Let's take a look at the parse tree. This is a parse tree for logs of Yandex mobile applications. Do not look closely, this is a global map.
At the very top of the log entry. All other colored rectangles are virtual fields. Links are extractors. Thus, a user without the QB2 library can only access log fields. A user using the QB2 library can use both the log fields and the fields provided by the QB2 library for this log.
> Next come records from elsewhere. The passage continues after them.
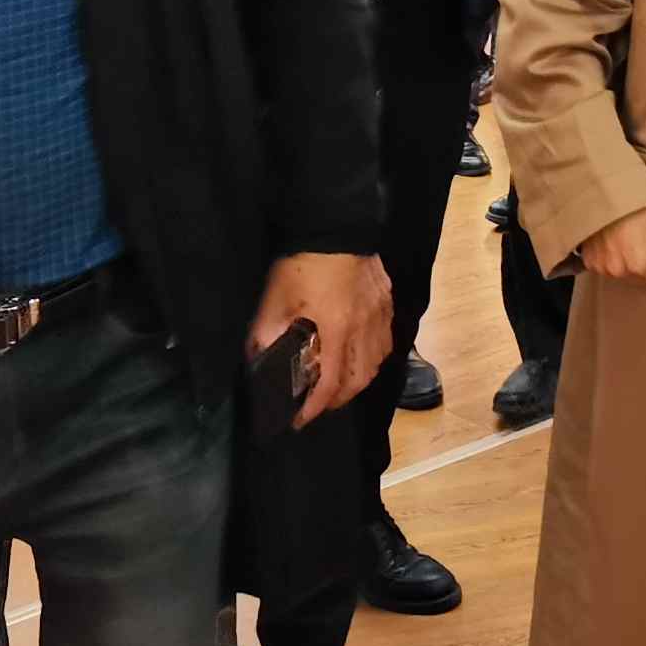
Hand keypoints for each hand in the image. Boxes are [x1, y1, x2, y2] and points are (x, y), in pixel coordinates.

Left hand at [249, 251, 391, 426]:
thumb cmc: (301, 264)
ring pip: (377, 362)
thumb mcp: (274, 300)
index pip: (330, 383)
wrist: (335, 225)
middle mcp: (363, 328)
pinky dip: (372, 356)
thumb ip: (266, 333)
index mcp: (336, 330)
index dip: (314, 407)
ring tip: (339, 381)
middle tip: (317, 403)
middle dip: (337, 399)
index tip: (298, 419)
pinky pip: (385, 340)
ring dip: (358, 379)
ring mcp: (379, 314)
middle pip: (359, 380)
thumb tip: (258, 360)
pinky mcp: (387, 300)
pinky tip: (359, 352)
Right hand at [580, 202, 645, 289]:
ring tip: (632, 236)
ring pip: (630, 277)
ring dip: (634, 263)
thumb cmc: (637, 202)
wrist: (601, 187)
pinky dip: (617, 259)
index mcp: (640, 264)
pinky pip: (611, 270)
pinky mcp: (590, 263)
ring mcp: (602, 269)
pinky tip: (618, 239)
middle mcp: (619, 272)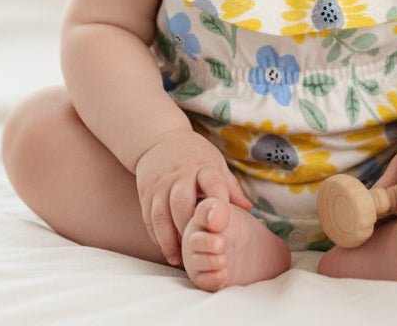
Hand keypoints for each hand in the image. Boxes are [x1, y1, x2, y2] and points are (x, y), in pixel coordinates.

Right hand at [135, 129, 251, 264]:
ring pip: (162, 215)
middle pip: (181, 203)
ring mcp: (160, 185)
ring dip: (171, 239)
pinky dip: (158, 238)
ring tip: (183, 257)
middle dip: (190, 227)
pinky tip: (169, 252)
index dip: (219, 203)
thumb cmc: (195, 156)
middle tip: (201, 246)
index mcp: (202, 166)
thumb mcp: (215, 163)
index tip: (223, 225)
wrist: (159, 140)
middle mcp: (179, 175)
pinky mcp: (146, 194)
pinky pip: (150, 219)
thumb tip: (251, 210)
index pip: (212, 183)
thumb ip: (231, 187)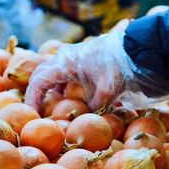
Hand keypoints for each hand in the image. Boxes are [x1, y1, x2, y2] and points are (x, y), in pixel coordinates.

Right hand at [24, 31, 168, 113]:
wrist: (136, 49)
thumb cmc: (119, 68)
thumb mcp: (106, 92)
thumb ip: (91, 107)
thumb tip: (83, 119)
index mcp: (65, 62)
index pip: (39, 81)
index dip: (33, 99)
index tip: (32, 114)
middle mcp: (65, 56)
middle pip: (42, 74)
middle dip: (38, 93)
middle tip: (37, 111)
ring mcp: (73, 55)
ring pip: (54, 73)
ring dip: (52, 89)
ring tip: (52, 107)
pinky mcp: (83, 58)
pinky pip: (66, 72)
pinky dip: (64, 85)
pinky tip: (71, 98)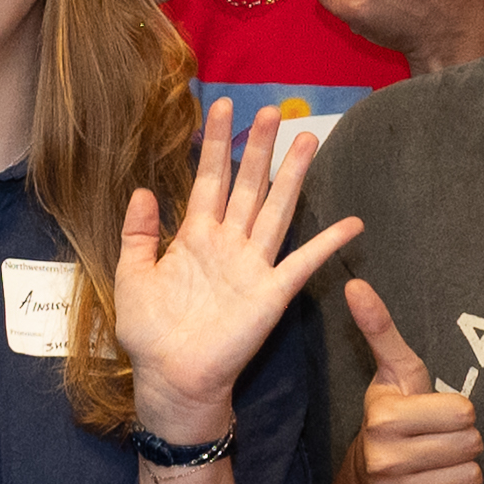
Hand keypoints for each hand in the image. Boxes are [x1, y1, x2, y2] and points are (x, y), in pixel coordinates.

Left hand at [115, 102, 364, 439]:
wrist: (171, 377)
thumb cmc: (150, 332)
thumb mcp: (132, 275)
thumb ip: (137, 233)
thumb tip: (142, 189)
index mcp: (194, 237)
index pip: (209, 179)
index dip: (215, 144)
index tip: (219, 106)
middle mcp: (228, 244)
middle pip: (249, 185)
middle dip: (259, 147)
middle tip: (273, 110)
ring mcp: (253, 266)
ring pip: (276, 210)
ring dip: (291, 176)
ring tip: (307, 140)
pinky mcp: (271, 293)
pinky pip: (304, 263)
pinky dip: (328, 243)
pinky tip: (351, 222)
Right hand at [343, 282, 483, 483]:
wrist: (368, 480)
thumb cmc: (395, 418)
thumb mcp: (395, 373)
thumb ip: (381, 330)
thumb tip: (356, 283)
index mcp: (383, 418)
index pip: (464, 414)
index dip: (457, 412)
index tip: (434, 414)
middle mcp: (382, 461)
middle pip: (471, 446)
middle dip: (462, 441)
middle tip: (436, 441)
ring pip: (469, 479)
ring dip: (459, 471)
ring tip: (435, 464)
Let's look at the benefits of this library with a specific example. Consider the task. Suppose we have some Yandex mobile application identified by the API_key field value equal to 10321. We know that it writes logs to the fields, in particular, the event_value field, which contains the dictionary as a JSON object. We will be interested in the value of the stage key of this dictionary.
We need to count the number of visitors for each stage by event date. What fields does the QB2 library provide us with for this? First, API_key, application identifier. The second is device_id, the user id. And finally event_date, the date of the event, which is not obtained directly from the log entry, but by a fairly large number of conversions. Without the use of the QB2 library, we would have to perform manual conversions in every calculation where this field is required. Agree, it is inconvenient.
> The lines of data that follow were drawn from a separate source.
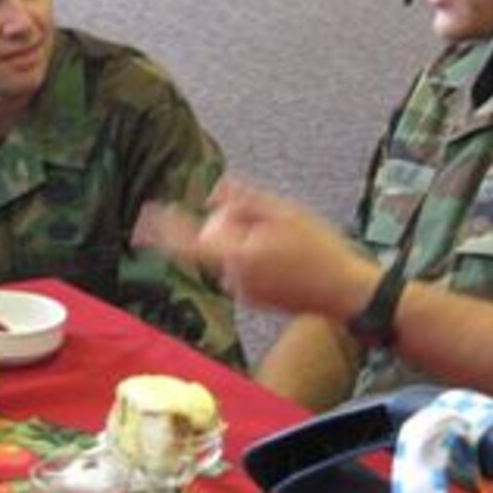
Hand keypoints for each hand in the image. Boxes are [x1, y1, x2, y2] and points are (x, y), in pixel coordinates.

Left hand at [137, 178, 376, 320]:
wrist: (346, 292)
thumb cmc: (320, 250)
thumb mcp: (284, 212)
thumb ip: (244, 200)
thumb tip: (213, 191)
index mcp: (237, 256)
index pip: (188, 243)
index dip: (164, 230)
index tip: (147, 218)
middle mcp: (234, 279)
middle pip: (215, 244)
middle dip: (230, 227)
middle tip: (267, 219)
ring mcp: (244, 293)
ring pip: (231, 257)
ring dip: (246, 243)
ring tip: (288, 240)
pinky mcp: (256, 301)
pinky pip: (245, 271)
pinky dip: (257, 258)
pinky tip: (288, 256)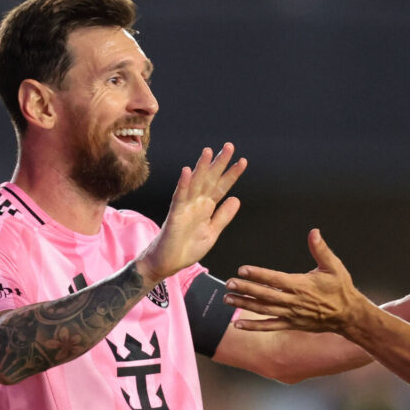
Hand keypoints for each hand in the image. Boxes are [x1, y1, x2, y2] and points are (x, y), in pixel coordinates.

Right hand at [137, 143, 245, 283]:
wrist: (167, 263)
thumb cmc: (186, 248)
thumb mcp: (212, 232)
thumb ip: (223, 216)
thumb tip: (235, 199)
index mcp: (206, 207)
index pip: (221, 187)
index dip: (231, 174)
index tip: (243, 161)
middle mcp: (196, 203)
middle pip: (209, 179)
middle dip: (219, 163)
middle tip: (229, 146)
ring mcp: (185, 207)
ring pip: (194, 184)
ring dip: (201, 168)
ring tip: (208, 151)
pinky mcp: (174, 215)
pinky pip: (179, 198)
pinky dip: (183, 184)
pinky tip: (187, 171)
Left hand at [225, 229, 368, 333]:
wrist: (348, 315)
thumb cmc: (341, 289)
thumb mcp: (333, 266)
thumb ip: (320, 249)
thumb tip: (314, 232)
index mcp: (301, 285)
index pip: (275, 279)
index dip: (258, 274)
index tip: (242, 270)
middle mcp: (293, 301)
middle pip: (265, 294)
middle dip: (245, 289)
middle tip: (228, 283)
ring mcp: (291, 314)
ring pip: (263, 310)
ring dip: (244, 305)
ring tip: (227, 299)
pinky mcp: (291, 324)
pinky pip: (269, 326)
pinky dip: (253, 326)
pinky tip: (238, 325)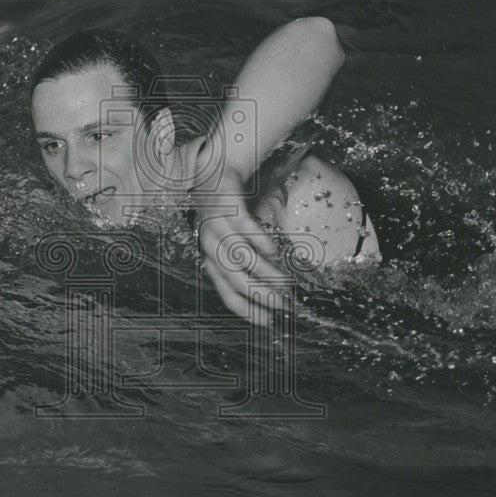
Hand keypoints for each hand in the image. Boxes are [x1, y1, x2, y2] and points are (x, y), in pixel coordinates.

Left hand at [193, 170, 292, 327]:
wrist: (214, 176)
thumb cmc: (227, 216)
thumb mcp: (233, 244)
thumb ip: (248, 265)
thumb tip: (274, 291)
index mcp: (211, 259)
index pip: (226, 291)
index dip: (246, 308)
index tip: (267, 320)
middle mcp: (210, 244)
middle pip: (233, 276)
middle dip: (257, 293)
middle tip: (280, 304)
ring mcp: (217, 224)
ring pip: (239, 255)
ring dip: (263, 272)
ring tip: (285, 283)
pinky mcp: (227, 205)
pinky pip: (242, 226)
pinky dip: (257, 240)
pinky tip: (273, 251)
In addition, we need event_value fields and a stage value. They are not in our parse tree, and this is logical, because they are written only for one specific application.
We will have to supplement our parse tree to the next species by using extractors. How will the initialization change for this task? We additionally import extractors and filters. Extractors will be required to get the event_value and stage field values. Filters - to filter the records, leaving only the necessary ones.
You may ask: why in this example we used filtering from the QB2 library, although in the previous one we used filtering from Nile? QB2, like Nile, tries to optimize your calculation, namely, it tries to get the values for the fields used in filtering as early as possible. Earlier than values for other virtual fields.
Why is this done? So that we do not receive values for the rest of the virtual fields, if our record does not pass on any filtering conditions. Thus, we greatly save computational resources and speed up the calculation on the cluster.
The calculation code itself will have the following form. We here in the same way create a stream from a table on a cluster and modify it with the QB2 operator, which we initialize with the following things: the name of the parse tree, which in our case coincides with the name of the log, as well as a set of fields and filters.
In the fields, we list the API_key, device_id, and event_date fields by their names, because the QB2 library already knows how to retrieve these fields.
To extract the event_value field, we use the standard json_log_field extractor. What is he doing? By the name passed to him, he gets the value from the corresponding log field and loads it as a JSON object. We store this loaded value in the event_value field.
To get the stage, we use another standard extractor, dictItem. According to the name of the key and the name of the field passed to him, he extracts the corresponding value from this field for this key.
About filtering. We will be interested only in the records that have the device_id field value and which belong to our application, that is, the api_key field value is 10321. After applying the QB2 operator, our stream will have the following fields: api_key, device_id, event_date, event_value and stage.
Modify the resulting stream as follows. Group by a pair of event_date and stage fields and calculate the number of unique device_id values. We will put this value in the users field, after which we will save the resulting stream to the cluster. Job.run () will start the calculation.
After the end of the calculation, the cluster will have a table of the following form: for each pair of event_date and stage fields in the users field there will be the number of unique values of users. Thus, the integration of the QB2 and Nile libraries solves both problems that I voiced. Thanks for attention.